PATTERN Cited by 1 source
Stealth crawler detection fingerprint¶
Shape¶
When a crawler operator evades identity-layer enforcement (UA spoofing, IP rotation, ASN rotation), build an ML classifier over content-independent request features that produces a stable detection signature the attacker cannot cheaply rotate around. Ship the signature as a customer-deployable block rule.
Structural steps¶
- Collect labels. Use controlled-experiment traces (patterns/brand-new-domain-experiment), cooperative- crawler declarations, honeypot domains, and retrospective analysis of customer complaints to produce positive and negative examples of the stealth operator's traffic.
- Feature engineering over network-level signals. TLS fingerprints (JA3 / JA4), HTTP/2 frame ordering, request timing distributions, IP reputation, ASN shape across a session, cross-domain request-graph patterns. Avoid features the attacker controls cheaply (UA, referer, cookie values).
- Train a classifier. Typical choice: gradient-boosted trees on request-level features producing a bot score; the inference is fast enough to run in the edge request path.

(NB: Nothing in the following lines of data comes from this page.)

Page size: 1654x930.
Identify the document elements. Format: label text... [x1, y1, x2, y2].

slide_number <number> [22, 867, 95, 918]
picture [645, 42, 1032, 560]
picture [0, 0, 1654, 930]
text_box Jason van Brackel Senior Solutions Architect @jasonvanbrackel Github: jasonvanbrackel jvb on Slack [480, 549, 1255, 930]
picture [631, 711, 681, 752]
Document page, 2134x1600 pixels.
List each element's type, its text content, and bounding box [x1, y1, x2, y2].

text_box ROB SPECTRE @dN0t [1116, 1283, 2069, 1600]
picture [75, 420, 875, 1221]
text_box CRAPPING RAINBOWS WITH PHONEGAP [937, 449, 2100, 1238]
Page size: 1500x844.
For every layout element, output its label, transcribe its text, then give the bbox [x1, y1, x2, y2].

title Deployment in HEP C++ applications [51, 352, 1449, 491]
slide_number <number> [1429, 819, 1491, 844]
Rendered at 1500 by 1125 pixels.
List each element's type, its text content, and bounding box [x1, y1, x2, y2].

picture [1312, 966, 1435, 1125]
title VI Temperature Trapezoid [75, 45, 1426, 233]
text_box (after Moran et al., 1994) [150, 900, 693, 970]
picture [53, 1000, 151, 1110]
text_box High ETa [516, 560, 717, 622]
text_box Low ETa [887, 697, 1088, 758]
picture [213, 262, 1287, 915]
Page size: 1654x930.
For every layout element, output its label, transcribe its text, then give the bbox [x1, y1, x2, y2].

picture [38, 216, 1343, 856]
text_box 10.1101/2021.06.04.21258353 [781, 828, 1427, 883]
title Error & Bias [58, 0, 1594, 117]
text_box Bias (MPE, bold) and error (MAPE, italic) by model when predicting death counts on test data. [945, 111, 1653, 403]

- Validate against retention of the detection under known evasion tactics — retrain when the attacker rotates features.
- Ship as a managed rule ( Cloudflare-managed rule) so customers get the protection without building their own ML stack.
- Propagate fingerprints via patterns/gossip-fingerprint-propagation so a newly- learned signature defends the whole POP fleet, not just the POP that observed the attack.
Complements¶
- patterns/verified-bot-delisting — the policy-layer enforcement. Delisting flips the default posture from "allow known bot" to "run bot-management scoring"; the ML fingerprint is what makes scoring produce a non-zero signal.
- patterns/brand-new-domain-experiment — the labeling methodology that produces high-confidence positives.
Canonical instance¶
Cloudflare's Perplexity stealth-crawler signature (2025-08-04). The post discloses:
- "We were able to fingerprint this crawler using a combination of machine learning and network signals."
- All stealth-UA traffic scored as bot; failed managed challenges.
- Block signatures added to the managed AI-bots ruleset, available to all customers including free tier.
- Survives Perplexity's IP + ASN rotation.
The post does not publish the feature list — deliberate, because publication accelerates evasion iteration.
The adversarial feedback loop¶
The pattern is point-in-time, not terminal:
"Once this post is live the behavior we saw will almost certainly change, and the methods we use to stop them will keep evolving as well."
Each fingerprint buys a window; the operator iterates; the defender iterates. The steady-state posture is continuous retraining + propagation, not a one-shot detection.
Seen in¶
- sources/2025-08-04-cloudflare-perplexity-stealth-undeclared-crawlers — canonical wiki instance.